MATERIALS PROVIDED -
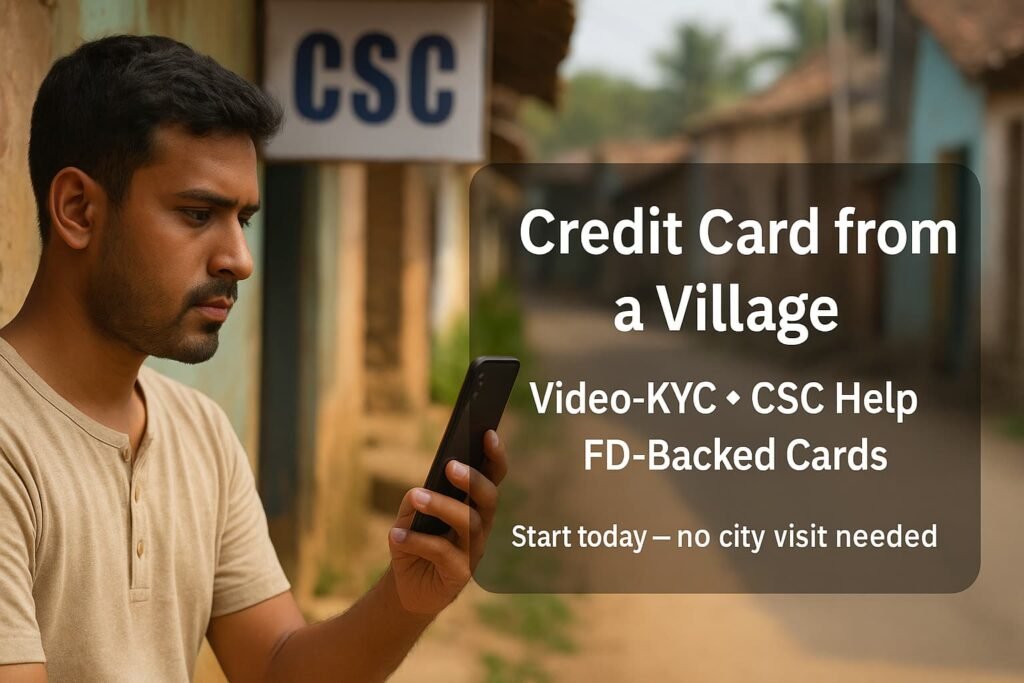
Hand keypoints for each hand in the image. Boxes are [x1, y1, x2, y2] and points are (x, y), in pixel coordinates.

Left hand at [386, 429, 507, 614]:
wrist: (407, 587)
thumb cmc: (414, 543)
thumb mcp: (410, 515)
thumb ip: (417, 500)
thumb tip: (419, 492)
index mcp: (474, 505)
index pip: (493, 477)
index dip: (495, 456)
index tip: (488, 433)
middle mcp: (481, 526)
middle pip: (489, 498)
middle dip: (473, 479)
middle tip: (451, 465)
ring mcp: (474, 551)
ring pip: (469, 522)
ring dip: (441, 506)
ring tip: (415, 496)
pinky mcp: (460, 574)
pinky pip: (442, 551)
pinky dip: (417, 540)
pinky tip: (396, 534)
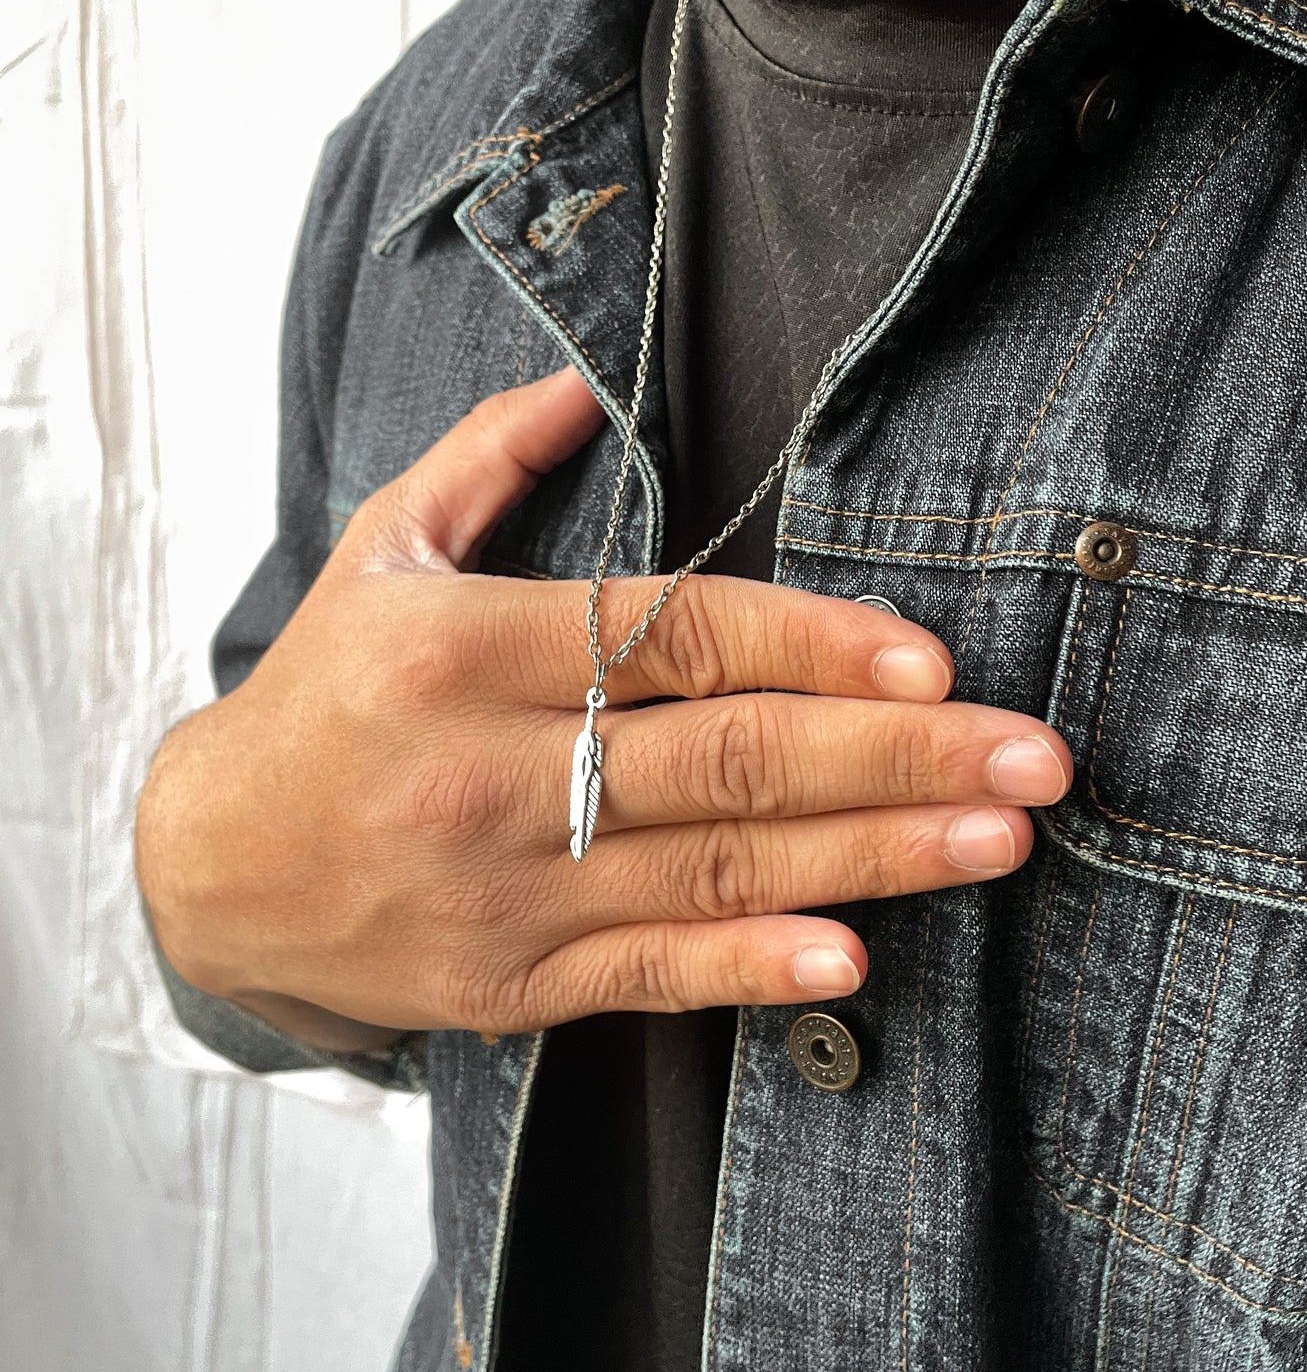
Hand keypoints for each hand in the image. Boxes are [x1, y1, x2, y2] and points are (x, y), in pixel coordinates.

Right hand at [135, 368, 1071, 1047]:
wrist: (207, 869)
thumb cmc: (320, 694)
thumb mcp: (375, 552)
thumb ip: (479, 460)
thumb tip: (575, 388)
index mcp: (466, 646)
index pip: (674, 634)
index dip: (813, 644)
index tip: (933, 656)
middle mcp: (491, 769)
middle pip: (729, 759)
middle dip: (899, 755)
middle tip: (1034, 755)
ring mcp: (505, 888)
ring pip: (717, 870)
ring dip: (874, 856)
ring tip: (999, 840)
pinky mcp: (508, 983)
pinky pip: (650, 974)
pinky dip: (755, 969)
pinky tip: (856, 959)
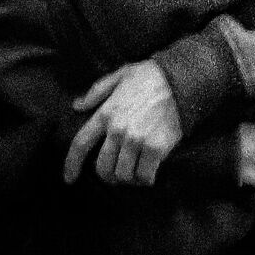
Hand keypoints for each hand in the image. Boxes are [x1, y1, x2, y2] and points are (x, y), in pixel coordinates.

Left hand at [63, 61, 181, 186]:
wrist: (184, 79)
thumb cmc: (152, 75)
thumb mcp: (121, 75)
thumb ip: (97, 91)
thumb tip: (77, 105)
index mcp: (107, 113)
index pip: (80, 144)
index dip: (71, 164)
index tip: (69, 178)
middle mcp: (119, 130)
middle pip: (102, 167)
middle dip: (106, 175)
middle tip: (114, 174)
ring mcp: (137, 140)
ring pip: (123, 174)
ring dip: (126, 178)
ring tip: (133, 173)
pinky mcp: (157, 148)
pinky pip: (144, 175)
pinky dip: (145, 179)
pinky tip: (148, 174)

ACTIVITY - With the line containing "ring mcp: (137, 140)" as the start, transcribe each line through the end of the listing above, exactly and only.

RESULT OF THE TASK -
ring mcp: (137, 140)
ring pip: (123, 174)
ring dip: (126, 178)
ring tip: (133, 173)
pinky mcp: (157, 148)
pinky pip: (144, 175)
pinky dip: (145, 179)
pinky tip: (148, 174)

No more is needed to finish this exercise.